A Visitor from Holly’s Past

It wasn’t unusual for strange people to come to Holly’s door. One day late that spring, when I walked into the building, I saw a very strange man. He was looking at her mailbox.

He was about fifty years old, with a tired face and sad gray eyes. He wore an old gray hat and his cheap summer suit was too big for him. His shoes were brown and new. He didn’t ring Holly’s doorbell. Slowly, he touched the letters of her name on her card.

That evening, on my way to supper, I saw the man again. He was standing across the street, under a tree, looking up at Holly’s windows. What did he want? Was he a detective? Or someone sent by her Sing Sing friend, Sally Tomato?

Suddenly I felt sorry for Holly. We were enemies but I wanted to help her. As I walked to the corner, the man looked at me. Then he started to follow me. He was singing quietly - Holly’s song: “I don’t want to sleep, I don’t want to die. I just want to travel through the sky.”
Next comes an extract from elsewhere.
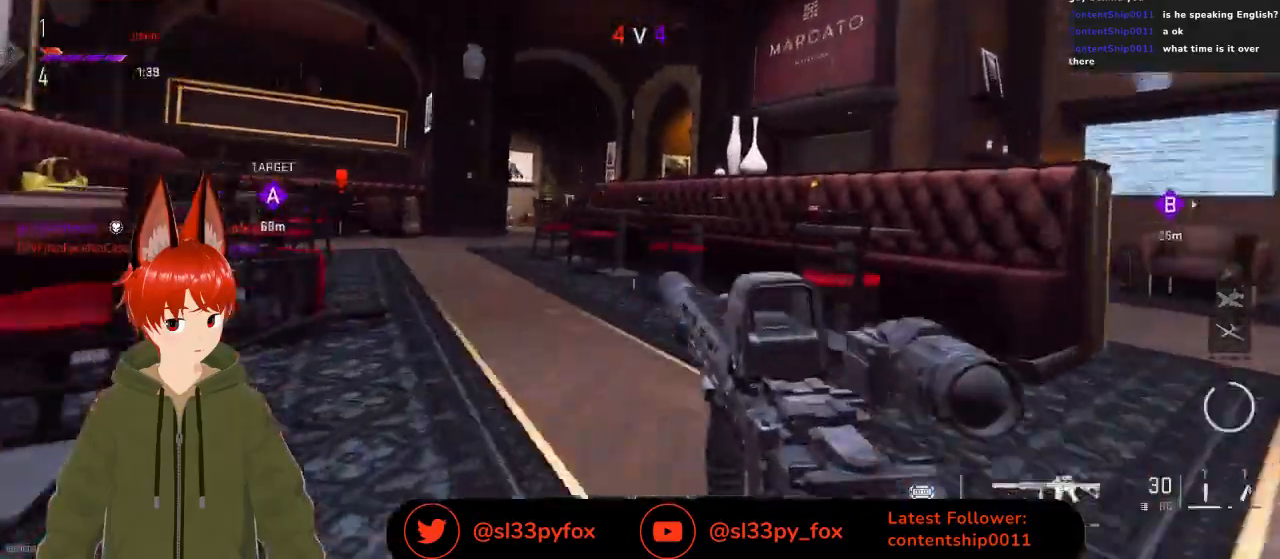
{"buttons": [], "left_stick": "up-left", "right_stick": "center", "events": [[200, "right_stick", "center"], [367, "L1", "down"], [400, "L1", "up"], [467, "left_stick", "up-left"]]}
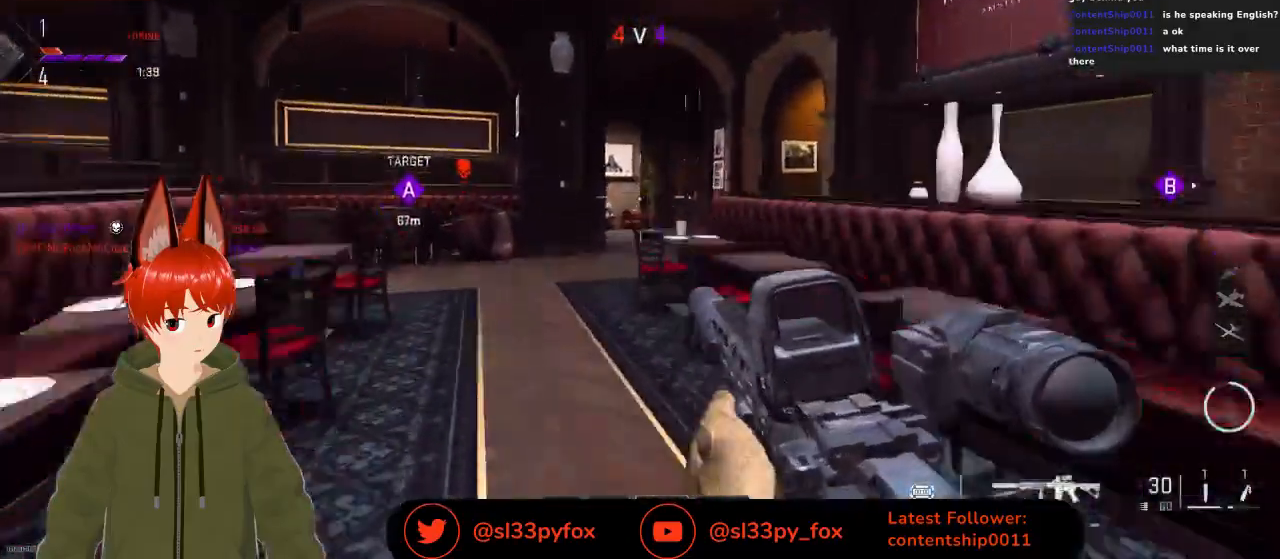
{"buttons": [], "left_stick": "up-left", "right_stick": "down-right", "events": [[33, "right_stick", "down-right"]]}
I waited for a traffic light to change. I looked at him out of the corner of my eye as he spoke to a dog-owner. “You have a fine animal,” he said. His voice was low and he came from the hill-country.

The hamburger restaurant was empty but he sat next to me at the bar. He smelled of cigarettes. He ordered a cup of coffee but didn’t drink it. He looked at me in the mirror on the wall opposite us.
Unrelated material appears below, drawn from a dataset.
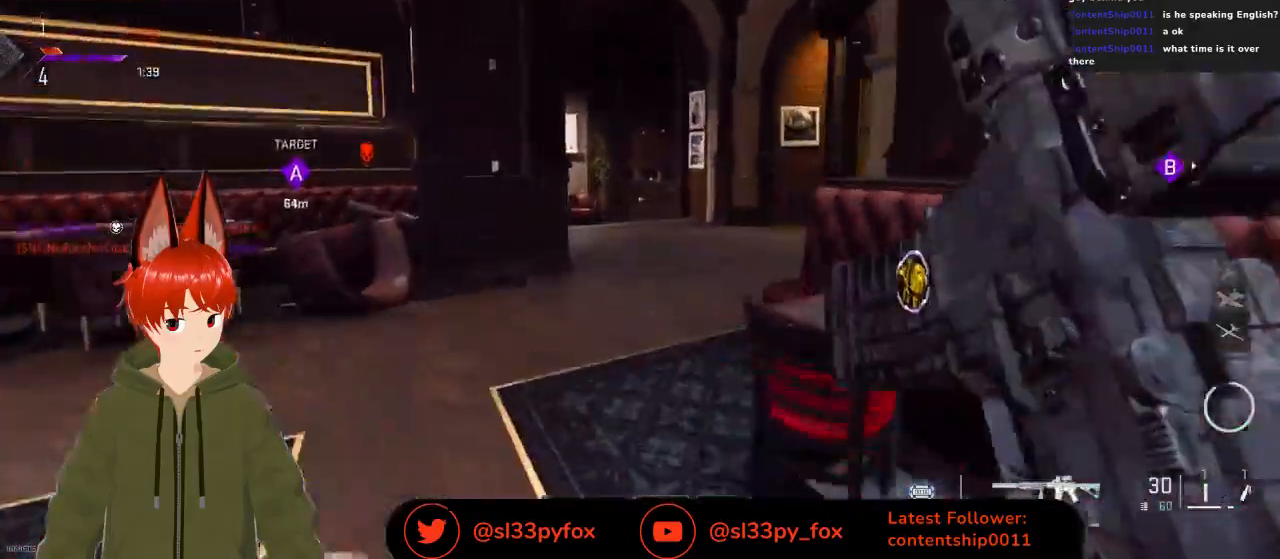
{"buttons": [], "left_stick": "up", "right_stick": "center", "events": [[67, "left_stick", "up"], [333, "right_stick", "center"]]}
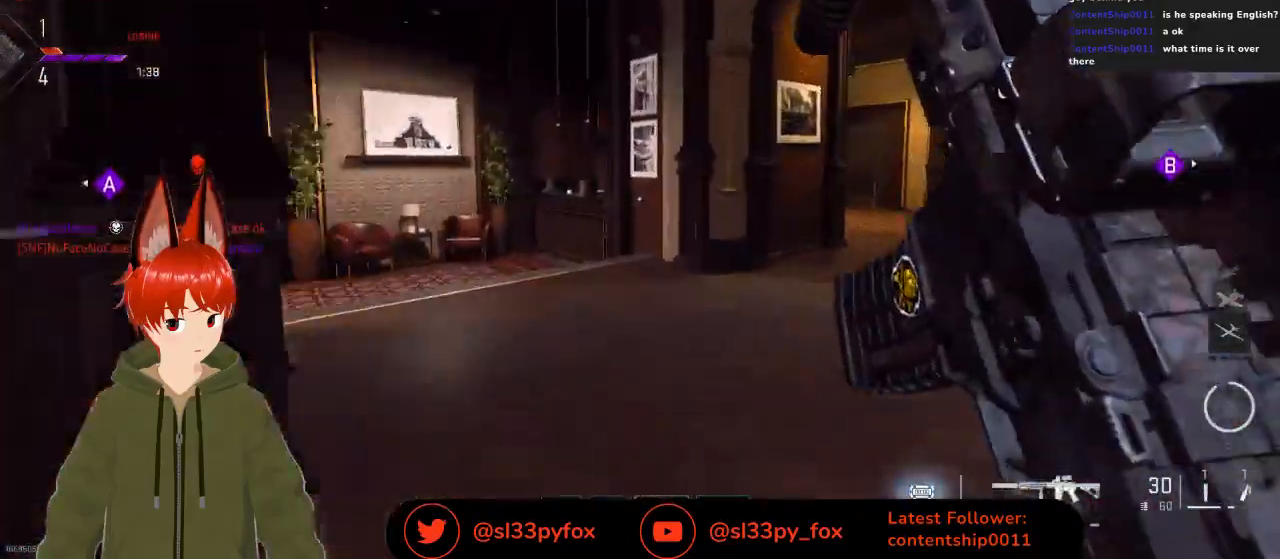
{"buttons": [], "left_stick": "up", "right_stick": "left", "events": [[100, "R3", "down"], [100, "right_stick", "left"], [200, "R3", "up"]]}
“Excuse me,” I said. I looked at him in the mirror, too. “What do you want?” The question didn’t make him nervous. “I need a friend,” he said.

He pulled an old wallet from his pocket and took out a photo. There were seven people in the picture, in front of a wooden house. They were all children, except for the man. He had his arm around the waist of a pretty little girl.

“That’s me,” he said, pointing at himself. “That’s her…” He pointed at the girl. “And this one here,” he added, “is her brother, Fred.”

I looked at “her” again. Yes, now I could see that the child was Holly.

“You’re Holly’s father!’

“Her name isn’t Holly,” he said. “She was Lulamae Barnes until she married me. I’m her husband, Doc Golightly. Call me Doc. I’m a horse doctor. I do some farming, too, near Tulip, in Texas. Why are you laughing?”

I wasn’t really laughing. I was nervous. I drank some water and it went down the wrong way. He hit me on the back. “This isn’t funny. I’m a tired man. I’ve looked for my woman for five years. Then I got Fred’s letter. ‘She’s in New York,’ he wrote. I bought a bus ticket and came to the city. I want Lulamae at home, with her husband and her children.”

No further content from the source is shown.